- Type: Geological group
- Sub-units: Cooking Lake Formation Duvernay Formation Leduc Formation Ireton Formation
- Underlies: Winterburn Group
- Overlies: Beaverhill Lake Group
- Thickness: up to 700 metres (2,300 ft)

Lithology
- Primary: Limestone, dolomite
- Other: Shale

Location
- Coordinates: 53°20′42″N 113°41′42″W﻿ / ﻿53.34507°N 113.6949°W
- Region: Alberta, British Columbia, Manitoba, Northwest Territories, Saskatchewan, Yukon
- Country: Canada

Type section
- Named by: Imperial Oil
- Year defined: 1950

= Woodbend Group =

Geologic formation in Canada

The Woodbend Group is a stratigraphic unit of Frasnian age in the Western Canadian Sedimentary Basin.

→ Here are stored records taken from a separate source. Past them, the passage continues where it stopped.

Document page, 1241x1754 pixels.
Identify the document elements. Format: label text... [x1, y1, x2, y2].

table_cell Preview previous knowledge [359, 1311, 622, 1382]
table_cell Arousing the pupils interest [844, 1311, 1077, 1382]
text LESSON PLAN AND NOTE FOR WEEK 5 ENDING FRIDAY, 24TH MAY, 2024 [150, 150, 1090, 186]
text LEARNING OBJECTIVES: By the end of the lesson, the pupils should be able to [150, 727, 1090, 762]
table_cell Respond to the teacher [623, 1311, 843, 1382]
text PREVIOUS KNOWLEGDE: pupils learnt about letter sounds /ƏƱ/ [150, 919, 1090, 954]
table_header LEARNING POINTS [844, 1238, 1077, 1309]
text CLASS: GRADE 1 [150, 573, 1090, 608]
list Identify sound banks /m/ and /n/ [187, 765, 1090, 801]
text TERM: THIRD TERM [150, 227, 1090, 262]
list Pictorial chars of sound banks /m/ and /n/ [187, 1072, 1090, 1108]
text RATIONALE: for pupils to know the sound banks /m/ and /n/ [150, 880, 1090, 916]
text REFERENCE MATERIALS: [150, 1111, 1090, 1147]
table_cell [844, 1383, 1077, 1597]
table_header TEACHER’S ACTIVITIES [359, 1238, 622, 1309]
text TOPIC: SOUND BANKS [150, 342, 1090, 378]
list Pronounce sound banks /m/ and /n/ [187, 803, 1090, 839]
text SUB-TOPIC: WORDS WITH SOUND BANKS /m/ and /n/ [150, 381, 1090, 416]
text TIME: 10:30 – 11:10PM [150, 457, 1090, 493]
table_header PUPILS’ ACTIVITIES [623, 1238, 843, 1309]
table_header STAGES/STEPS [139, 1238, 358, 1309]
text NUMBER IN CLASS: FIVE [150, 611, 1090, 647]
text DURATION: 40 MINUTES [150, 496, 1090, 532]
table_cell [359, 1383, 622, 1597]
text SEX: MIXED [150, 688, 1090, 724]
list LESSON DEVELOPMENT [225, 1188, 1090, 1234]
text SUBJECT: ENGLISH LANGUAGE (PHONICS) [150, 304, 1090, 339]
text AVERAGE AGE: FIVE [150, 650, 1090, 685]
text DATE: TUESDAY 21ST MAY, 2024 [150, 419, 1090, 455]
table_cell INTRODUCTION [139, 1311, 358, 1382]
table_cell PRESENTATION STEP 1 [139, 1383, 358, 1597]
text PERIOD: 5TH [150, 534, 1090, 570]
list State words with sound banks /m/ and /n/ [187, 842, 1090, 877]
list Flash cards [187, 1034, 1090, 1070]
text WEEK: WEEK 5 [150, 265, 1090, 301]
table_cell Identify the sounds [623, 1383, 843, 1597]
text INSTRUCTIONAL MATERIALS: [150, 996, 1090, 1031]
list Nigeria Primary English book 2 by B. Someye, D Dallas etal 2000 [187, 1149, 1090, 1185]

It was first described in the British American Pyrcz No. 1 well by Imperial Oil geological staff in 1950.

==Lithology==
The formation is composed of crystalline and dolomitized limestone (Cooking Lake Formation) in off-reef areas, bituminous shale and argillaceous limestone, detrital limestone (reef fallout), stromatoporoid calcarenite (Duvernay Formation), gray shale, argillaceous limestone, argillaceous dolomite, and crystalline dolomite (Ireton Formation). In reef build-ups, it consists of massive limestone and dolomite with porosity (Leduc Formation).

===Hydrocarbon production===

Oil is produced from the Leduc Formation in central Alberta since the early 1950s. Shale gas and liquids are extracted from the Duvernay Formation using horizontal drilling and multi-stage hydraulic fracturing. Several projects test the economic viability of extracting bitumen from the Grosmont Formation.

==Distribution==
The Woodbend Group reaches a maximum thickness of 700 m in northern Alberta (where reefs were developed), and has typical thickness of 300 m in southern and central Alberta. It extends laterally from north-eastern British Columbia through Alberta and into southern Saskatchewan and southern Manitoba. Reef build-ups range in size from small mounds to pinnacle reefs and large atoll size reefs and bank developments.

==Subdivisions==
- Central Alberta
In central Alberta the following formations are recognized, from top to bottom:

| Sub-unit | Age | Lithology | Max. thickness | Reference |
|---|---|---|---|---|
| Ireton Formation | Frasnian | upper: calcareous shale and argillaceous limestone middle: fissile grey-green shale with calcirudite beds lower: massive and banded limestone with shale partings | 250 m (820 ft) |  |
| Leduc Formation | Frasnian | shallow water reef deposits: Stromatoporoid limestone, skeletal mudstone, boundstone, floatstone, packstone and wackestone, mostly dolomitized | 300 m (980 ft) |  |
| Duvernay Formation | Frasnian | bituminous shale, calcareous shale, argillaceous limestone with disseminated pyrite | 250 m (820 ft) |  |
| Cooking Lake Formation | Frasnian | limestone (dolomite in the Rimbey-Meadowbrook reef trend) | 90 m (300 ft) |  |

- Northeast Alberta
In northeast Alberta the following formations are recognized, from top to bottom:

| Sub-unit | Age | Lithology | Max. thickness | Reference |
|---|---|---|---|---|
| Grosmont Formation | Frasnian | limestone and dolomite, minor argillaceous dolomite, limestone, siltstone and shale | 230 m (750 ft) |  |
| Ireton Formation | Frasnian | upper: calcareous shale and argillaceous limestone middle: fissile grey-green shale with calcirudite beds lower: massive and banded limestone with shale partings | 250 m (820 ft) |  |
| Cooking Lake Formation | Frasnian | limestone: fossiliferous mudstone and wackestone, grainstone, stromatoporoid rudstone and floatstone | 90 m (300 ft) |  |

== Relationship to other units ==

The Woodbend Group is conformably overlain by the Winterburn Group and conformably overlays the Beaverhill Lake Group. It is transgressive in the Peace River Arch and Tathlina uplift. Newer deposits rest on the Woodbend group upon an erosional surface in eastern Alberta, south-central Saskatchewan and Manitoba.

It is equivalent to the Birdbear Formation and Duperow Formation in northern Montana, southern Saskatchewan and southwestern Manitoba, as well as parts of the Fort Simpson Formation and Muskwa Formation of northeastern British Columbia and southern Yukon, while it corresponds to the Tathlina Formation, Twin Falls Formation and Hay River Formation in the Northwest Territories.